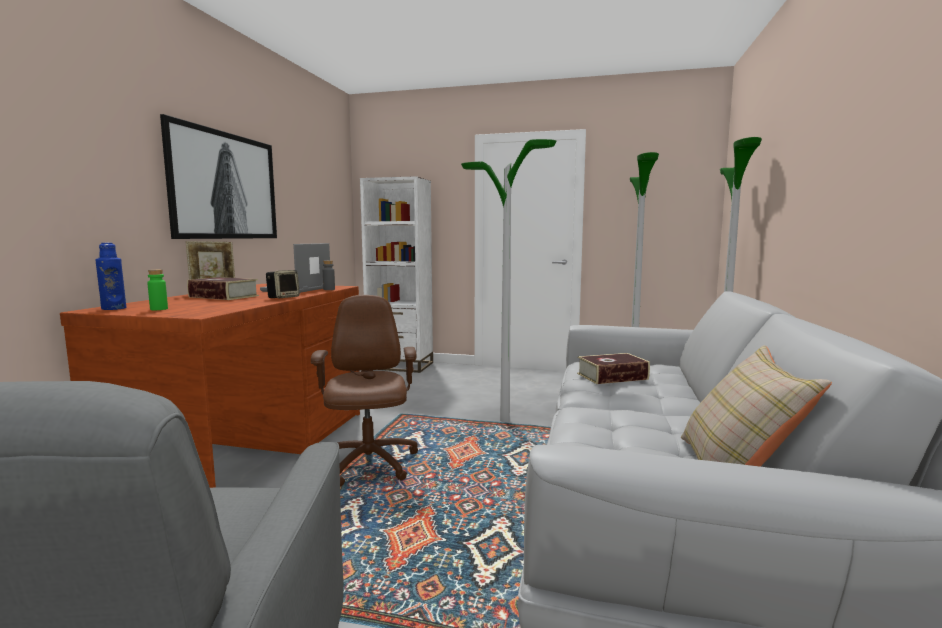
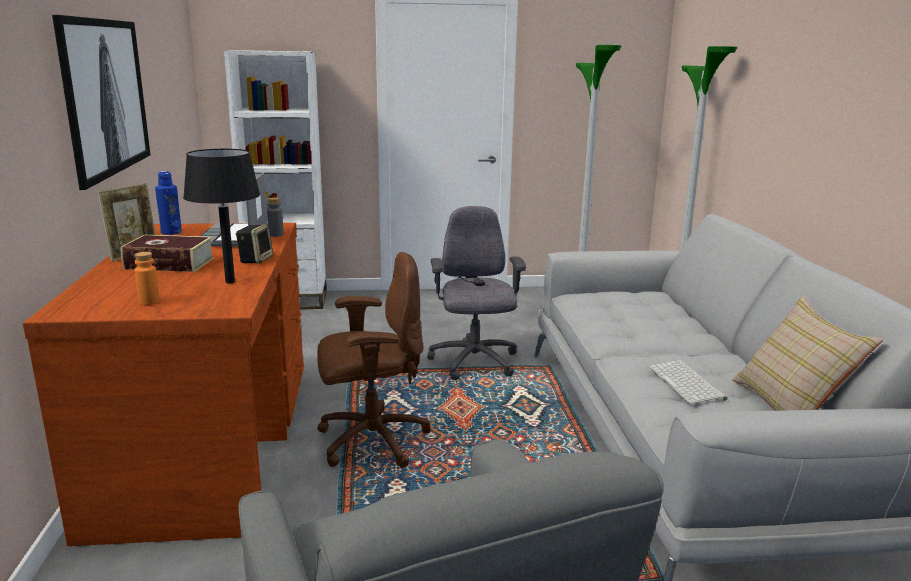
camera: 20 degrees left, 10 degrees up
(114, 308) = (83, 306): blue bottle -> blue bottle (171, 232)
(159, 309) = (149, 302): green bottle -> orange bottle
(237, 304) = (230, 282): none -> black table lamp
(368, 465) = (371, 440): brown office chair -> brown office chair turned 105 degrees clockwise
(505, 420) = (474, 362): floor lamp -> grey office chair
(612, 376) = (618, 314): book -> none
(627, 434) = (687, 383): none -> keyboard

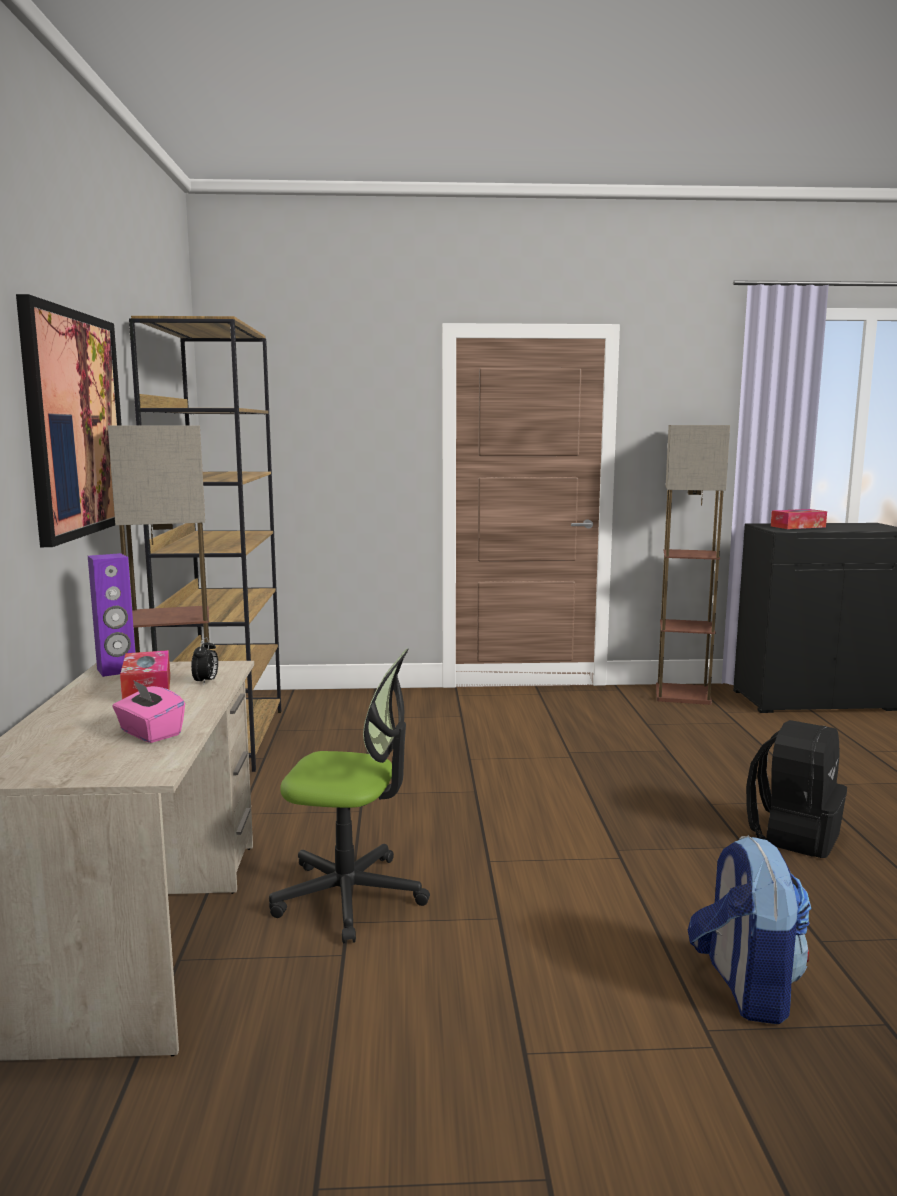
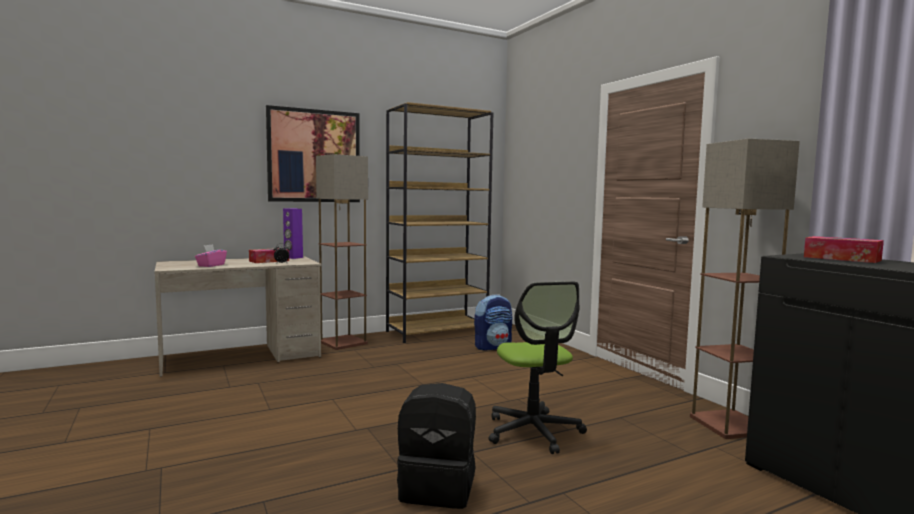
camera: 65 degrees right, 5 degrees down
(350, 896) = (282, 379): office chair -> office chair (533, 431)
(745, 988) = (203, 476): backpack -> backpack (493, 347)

**What this task involves:** Please copy exactly the lines from the one that contains "(368, 465) = (371, 440): brown" through the last line of the listing above, leaving out the pictures.

**Task response:**
(368, 465) = (371, 440): brown office chair -> brown office chair turned 105 degrees clockwise
(505, 420) = (474, 362): floor lamp -> grey office chair
(612, 376) = (618, 314): book -> none
(627, 434) = (687, 383): none -> keyboard

camera: 65 degrees right, 5 degrees down
(350, 896) = (282, 379): office chair -> office chair (533, 431)
(745, 988) = (203, 476): backpack -> backpack (493, 347)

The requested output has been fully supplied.